Por último, as redes sociais e os meios digitais provêm alternativas para aqueles que discordam dos titulares do centenário El Mercurio ou das redes privadas de Televisão construírem suas opiniões e encontrarem mais gente que discorda do discurso oficial e/ou do discurso midiático, configurando um cenário de articulação política mais fértil que o das notícias monolíticas dos oligopólios midiáticos nacionais.
O misterioso sistema binominal
No entanto, existe um último obstáculo (ou talvez seria o primeiro) de extrema importância: a constituição chilena, datada de 1980, feita a portas fechadas pela ditadura. Entre outras coisas, o sistema eleitoral, chamado binominal, é viciado e perpetua uma divisão bipolar e simétrica de poder entre dois grupos, levando a uma espécie de “ditadura dos acordos”, em que se torna impossível realizar mudanças mais radicais. Fundamentalmente o sistema indica que os parlamentares sejam eleitos em blocos e os vencedores serão o candidato mais votado do bloco mais votado e o candidato mais votado do segundo bloco mais votado. Para que dois candidatos de uma mesma tendência sejam eleitos, a coalizão tem que dobrar o resultado da segunda coalizão mais votada (como se vê na Figura 1).
O resultado é que o parlamento tem ficado historicamente dividido entre direita e esquerda, meio a meio, e os independentes geralmente ficam fora (como ocorreu no caso mostrado na Figura 3). Isso é particularmente relevante se consideramos que a própria constituição define que, para alterar seu texto, são necessários 4/7 dos votos, portanto, se o parlamento se divide meio a meio, não tem ovo nem galinha: fica tudo como está.
Figura 1: Exemplo de “doblaje” na eleição atual para Senador, em que a soma da primeira maioria (Nueva Mayoría) dobra a segunda colocada (Alianza). Mesmo que o candidato individualmente tenha mais votos (como Manuel Rojas Molina), acabou pasando Pedro Araya Guerrero (ver asteriscos). Fonte: Servicio Electoral de Chile.
Figura 2: Neste segundo caso, o candidato da direita Laurence Golborne perdeu a vaga para Carlos Montes, mesmo tendo obtido cerca de 15.000 votos a mais que seu opositor. Fonte: Serviço Eleitoral de Chile.

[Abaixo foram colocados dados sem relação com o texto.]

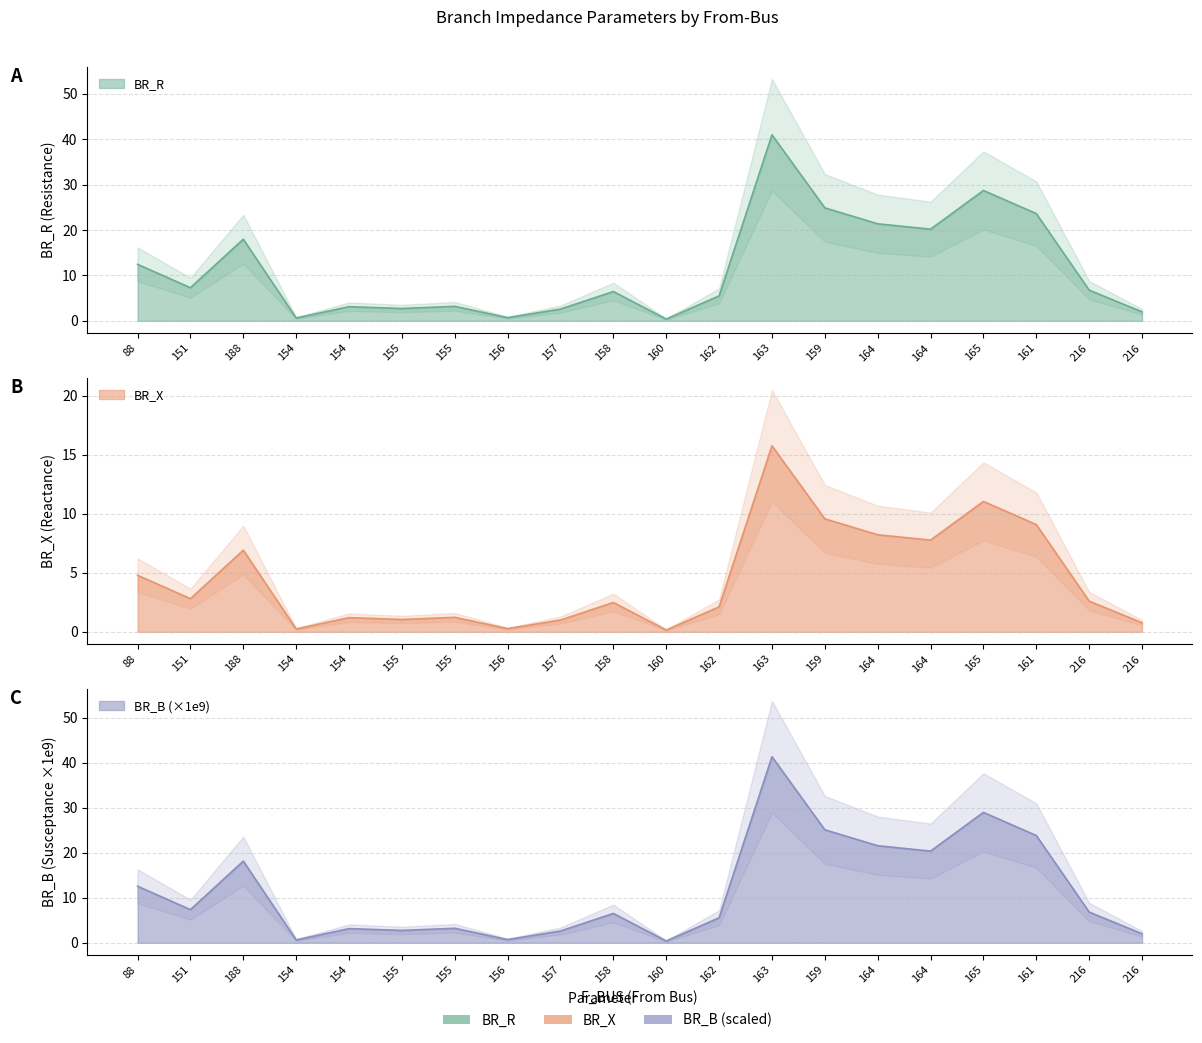

What are all the series names shown in the legend?

BR_R, BR_X, BR_B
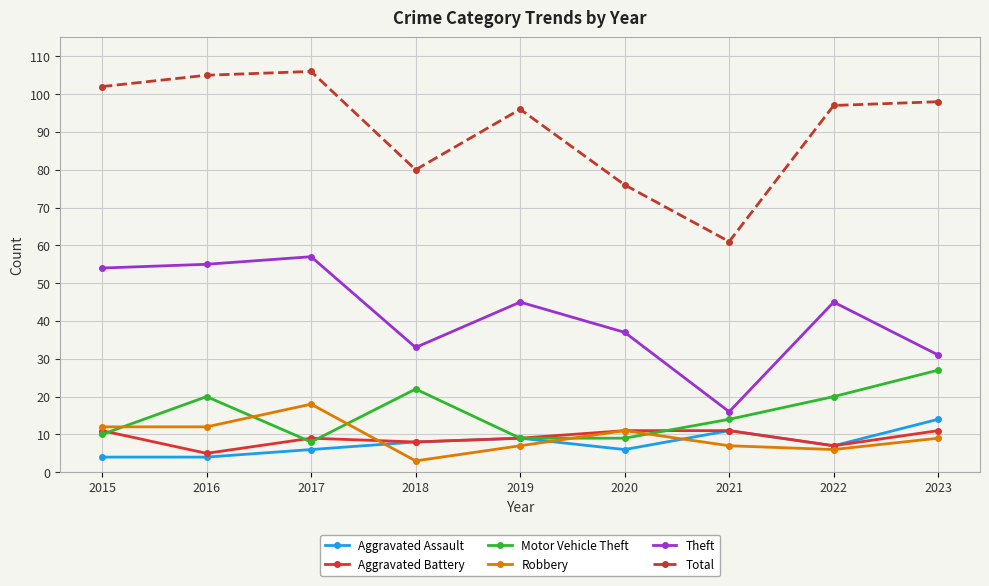

Which series has the largest total across all categories?

Total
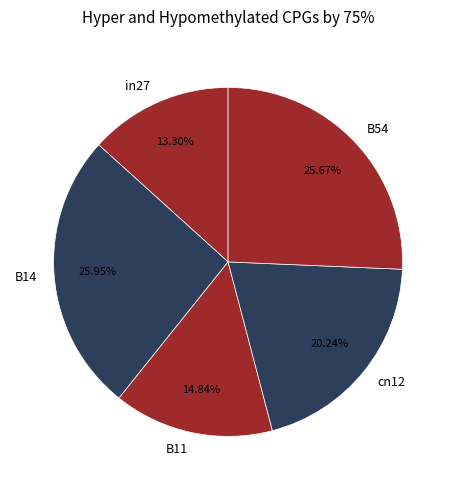

To the nearest percent, what is the difference between the B11 and cn12 slice percentages?

5%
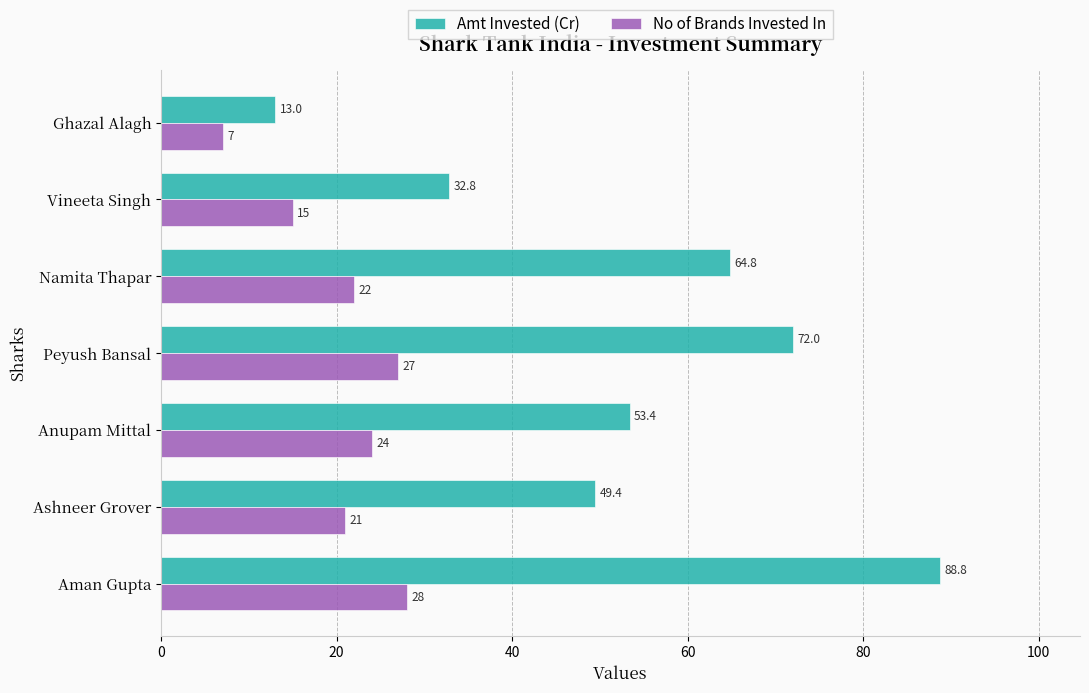

What is the difference between the second highest and second lowest values in the Amt Invested (Cr) series?

39.1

Figura 3: Neste último caso, a deputada mais votada, do Partido Progressista, com 27,99% dos votos, não foi eleita pois perdeu para as coalisões tradicionais de direita (30,45%) e esquerda (34,53%), embora os candidatos individuais tenham tido votação inferior. São as contradições deste sistema. Fonte: Serviço Eleitoral de Chile.
O grande desafio: assembleia constituinte
Dessa forma, o foco da eleição atual não deve ser a presidência, mas o parlamento. O movimento estudantil que eclodiu em 2011 acabou de levar quatro de seus líderes na condição de deputados, dois deles comunistas. O PC dobrou sua bancada. Diz-se que finalmente estão dadas as condições, pois uma combinação da coalizão de esquerda (Nueva Mayoría) com os vitoriosos independentes – eleitos apesar do sistema binominal – resulta em um quórum favorável para votar uma assembleia constituinte.
Nesta perspectiva, aparentemente, Bachelet teria uma oportunidade única na história recente de promover mudanças mais radicais na sociedade chilena, empoderada pelos movimentos sociais, pelo clamor por uma Assembleia Constituinte, pelo enfraquecimento da direita e dos oligopólios midiáticos. Muitos são os céticos que estão convencidos que Michelle e seus asseclas não seguirão esta senda. Em pouco tempo saberemos se a futura presidenta irá enfrentar esta briga ou se prefere continuar ratificando e retificando uma carta magna ilegítima.
Marcelo Luis B. Santos é consultor e educador em Comunicação e Democracia.